Em contraste com a abordagem cubana, o autor citado escreveu:
“Segundo o forbes.com em novembro de 2020, ‘se a [vacina] da Moderna conseguir a aprovação da FDA (Food and Drug Administration, órgão regulador dos EUA) e conseguir fazer doses suficientes, a sua margem superior de lucro poderá ser quase 35 bilhões de dólares mais alta … do que … nos últimos 12 meses’. Outro relatório sugere que, ‘as empresas (Pfizer e Moderna) vão ganhar bilhões de dólares em lucros com as suas vacinas COVID este ano [e] haverá mais lucros em anos posteriores’. As empresas ‘reivindicam os direitos a vasta quantidade de propriedade intelectual’.”

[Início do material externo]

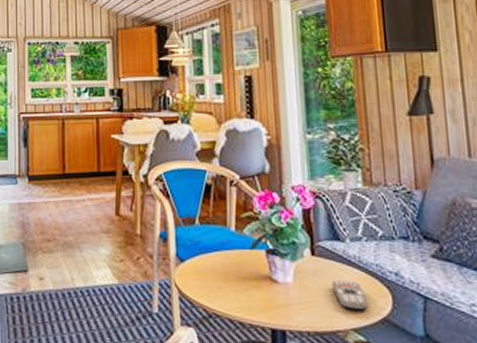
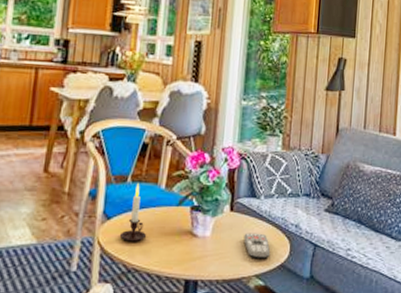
candle: none [195,225,223,286] -> present [119,183,147,242]

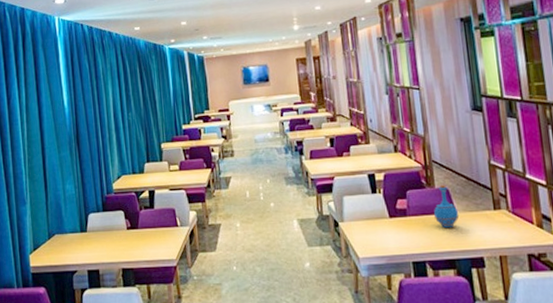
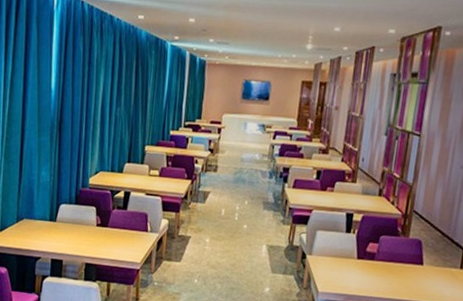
bottle: present [434,184,459,228] -> none [401,235,425,278]

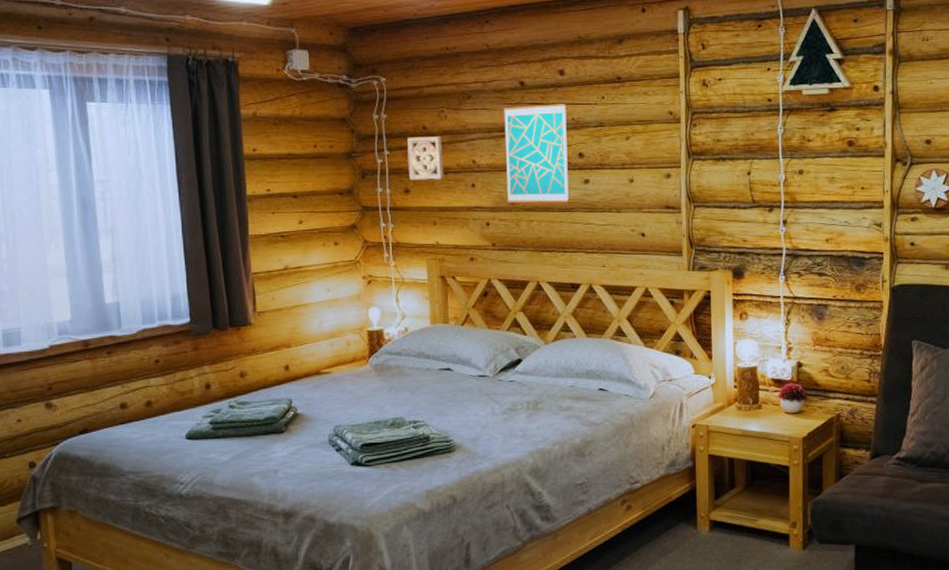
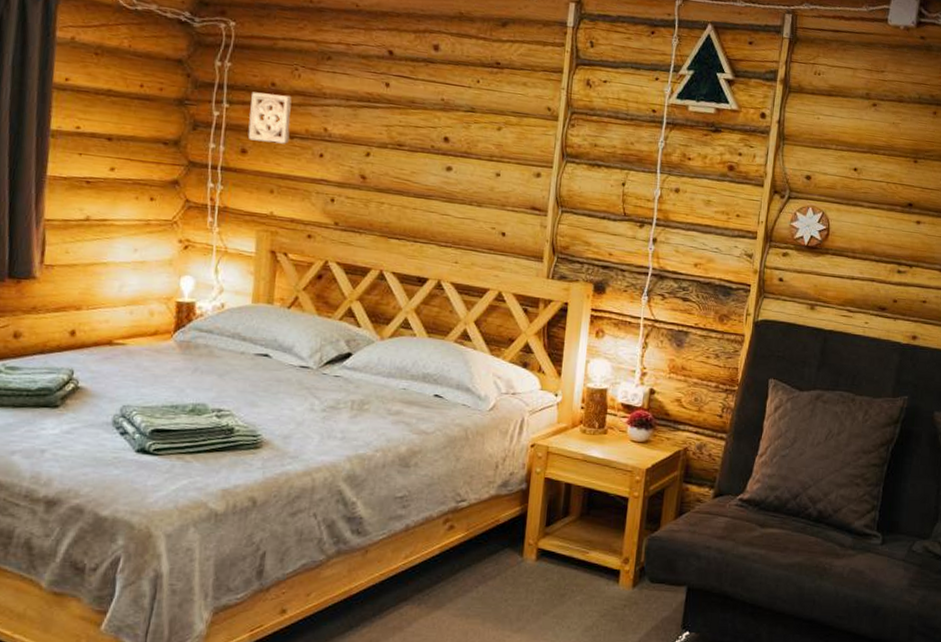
wall art: present [504,104,570,203] -> none [358,75,437,189]

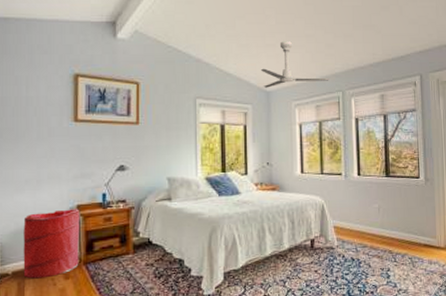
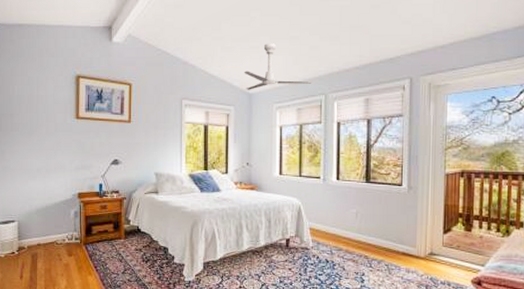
laundry hamper: present [23,209,80,279] -> none [36,196,81,254]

“Com a responsabilidade a cargo das empresas, a distribuição de vacinas COVID-19 é distorcida. Desde 27 de janeiro, ‘foram enviadas cerca de 66,83 milhões de doses, das quais 93 por cento foram fornecidas apenas a 15 países’. Na América Latina, apenas o Brasil, Argentina, México e Chile conseguiram contratos de compra adequados para imunizar populações inteiras. Os contratos das empresas com nações africanas permitem a imunização de apenas 30 por cento dos africanos em 2021”.
“A divisão da riqueza determina a distribuição. Os epidemiologistas da Universidade de Duke relatam que, ‘embora os países de elevado rendimento representem apenas 16% da população mundial, possuem atualmente 60% das vacinas para a COVID-19 que foram compradas até ao momento’. O jornalista cubano Randy Alonso relata que apenas ‘27% da população total dos países de rendimento baixo e médio pode ser vacinada este ano’.”
Desde que realizou a sua revolução, Cuba continua sob ininterrupto ataque do Império e de seus comparsas. A sua população sofre com as sanções e bloqueios econômicos, que comprometem também muito as suas iniciativas de solidariedade internacional. Mesmo assim, esta pequena nação, sempre tão teimosa e generosa, continua a ser uma fonte de esperança para o mundo. Sobretudo, Cuba aponta o caminho a seguir, com muita firmeza, frugalidade, coragem e uma inesgotável alegria.